While the heart of the auction season is several weeks away, ranchers are seeing prices up an estimated five to 10 per cent higher than last year — part of a longer-term recovering trend in the industry.
Tom Vicars, general manager of B.C. Livestock Producers Co-operative Association, said Wednesday both sales and volumes of cattle are strong this fall, coming into the peak season at the end of October.
“They’re better than they were last year,” Vicars said, estimating gains for producers between five and 10 per cent. “Heavier calves seem to be strong this fall. It’s good demand for everything.”
The most recent local sale was Tuesday in Kamloops.
Following seven years of poor prices after BSE was discovered in Canada in 2003, prices for cattle began to improve and have been trending upwards.
Ranch owner Agnes Jackson, who sits on several industry boards and now leases out her lands off Highway 5A, said the improving prices come on top of good range and hay conditions this year.

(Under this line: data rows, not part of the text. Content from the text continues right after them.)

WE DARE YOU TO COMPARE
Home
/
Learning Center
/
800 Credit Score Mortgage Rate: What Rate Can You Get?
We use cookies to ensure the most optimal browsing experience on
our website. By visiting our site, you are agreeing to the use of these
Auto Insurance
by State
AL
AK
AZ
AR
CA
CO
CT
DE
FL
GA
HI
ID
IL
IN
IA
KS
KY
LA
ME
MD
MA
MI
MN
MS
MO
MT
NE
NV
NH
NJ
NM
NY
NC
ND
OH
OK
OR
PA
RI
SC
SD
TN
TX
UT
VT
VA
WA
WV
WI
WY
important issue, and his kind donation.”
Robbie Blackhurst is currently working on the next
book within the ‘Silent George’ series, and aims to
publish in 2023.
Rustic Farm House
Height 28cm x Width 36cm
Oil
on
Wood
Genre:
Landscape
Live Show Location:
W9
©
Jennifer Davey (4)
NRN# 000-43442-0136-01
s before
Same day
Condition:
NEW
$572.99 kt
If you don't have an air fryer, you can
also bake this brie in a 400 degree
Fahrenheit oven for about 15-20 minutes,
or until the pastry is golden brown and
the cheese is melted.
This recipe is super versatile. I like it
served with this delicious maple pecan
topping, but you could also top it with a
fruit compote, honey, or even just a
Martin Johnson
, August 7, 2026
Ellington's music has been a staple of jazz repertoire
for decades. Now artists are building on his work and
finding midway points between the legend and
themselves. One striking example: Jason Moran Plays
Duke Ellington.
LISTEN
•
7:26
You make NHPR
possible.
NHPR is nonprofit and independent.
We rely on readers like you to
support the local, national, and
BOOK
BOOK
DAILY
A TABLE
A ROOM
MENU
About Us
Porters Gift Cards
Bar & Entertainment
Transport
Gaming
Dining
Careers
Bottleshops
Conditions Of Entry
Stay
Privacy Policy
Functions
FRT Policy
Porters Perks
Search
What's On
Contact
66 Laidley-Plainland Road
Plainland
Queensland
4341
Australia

“They yearling market’s much better than it has been,” Jackson said. “It should be profitable. They’ve had a good grass year.”
That came primarily from steady rains in June.
Local rancher Peter Phillip agreed growing conditions and an improving market are helping the Interior industry after difficult years.
On the other side, however, ranchers continue to face higher cost pressures for equipment and fuel, in particular.
“We’re still playing catch-up.”
Vicars said volumes of cattle going through the auction house on the east side of Kamloops are up over last year, likely part of normal fluctuation and not part of a trend to larger herds.
Phillip also doesn’t see larger herds or more ranching activity.
“One reason is the average age of producers is getting up there. A lot are getting older and just hanging on before they retire.”
Vicars said cattle prices are also being pushed higher by lower grain prices, which create lower costs for feedlots. Those lower costs give feedlots more flexibility on purchase pricing.